Microarray technology is important to simultaneously express multiple genes over a number of time points. Multiple classifier models, such as sparse representation (SR)-based method, have been developed to classify microarray gene expression data. These methods allocate the gene data points to different clusters. In this paper, we propose a novel collaborative representation (CR)-based classification with regularized least square to classify gene data. First, the CR codes a testing sample as a sparse linear combination of all training samples and then classifies the testing sample by evaluating which class leads to the minimum representation error. This CR-based classification approach is remarkably less complex than traditional classification methods but leads to very competitive classification results. In addition, compressive sensing approach is adopted to project the high-dimensional gene expression dataset to a lower-dimensional space which nearly contains the whole information. This compression without loss is beneficial to reduce the computational load. Experiments to detect subtypes of diseases, such as leukemia and autism spectrum disorders, are performed by analyzing the gene expression. The results show that the proposed CR-based algorithm exhibits significantly higher stability and accuracy than the traditional classifiers, such as support vector machine algorithm.

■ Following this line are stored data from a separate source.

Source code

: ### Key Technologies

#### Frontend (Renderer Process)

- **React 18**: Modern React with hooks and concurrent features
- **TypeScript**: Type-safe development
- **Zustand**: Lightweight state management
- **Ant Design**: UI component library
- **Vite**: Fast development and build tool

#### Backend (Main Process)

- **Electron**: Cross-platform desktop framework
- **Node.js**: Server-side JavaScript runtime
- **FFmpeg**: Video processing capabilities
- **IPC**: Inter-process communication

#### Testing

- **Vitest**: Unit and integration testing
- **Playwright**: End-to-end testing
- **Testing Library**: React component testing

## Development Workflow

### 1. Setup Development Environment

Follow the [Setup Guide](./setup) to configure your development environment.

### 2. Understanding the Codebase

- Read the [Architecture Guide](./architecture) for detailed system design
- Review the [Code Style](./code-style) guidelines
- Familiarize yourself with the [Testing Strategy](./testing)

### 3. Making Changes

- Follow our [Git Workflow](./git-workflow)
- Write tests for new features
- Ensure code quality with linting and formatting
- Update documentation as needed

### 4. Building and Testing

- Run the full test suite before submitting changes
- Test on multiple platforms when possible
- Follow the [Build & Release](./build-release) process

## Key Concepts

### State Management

微阵列技术对于在多个时间点同时表达多个基因非常重要。已经开发了多种分类器模型,例如基于稀疏表示(SR)的方法,用于对微阵列基因表达数据进行分类。这些方法将基因数据点分配到不同的簇中。在本文中,我们提出了一种基于协作表示(CR)的正则化最小二乘分类方法来对基因数据进行分类。首先,CR将测试样本编码为所有训练样本的稀疏线性组合,然后通过评估哪个类别导致最小的表示误差来对测试样本进行分类。这种基于CR的分类方法比传统分类方法的复杂度显著降低,但却能产生极具竞争力的分类结果。此外,采用压缩感知方法将高维基因表达数据集投影到一个几乎包含全部信息的低维空间。这种无损压缩有利于降低计算量。通过分析基因表达来进行检测疾病亚型(如白血病和自闭症谱系障碍)的实验。结果表明,所提出的基于CR的算法比传统分类器(如支持向量机算法)具有显著更高的稳定性和准确性。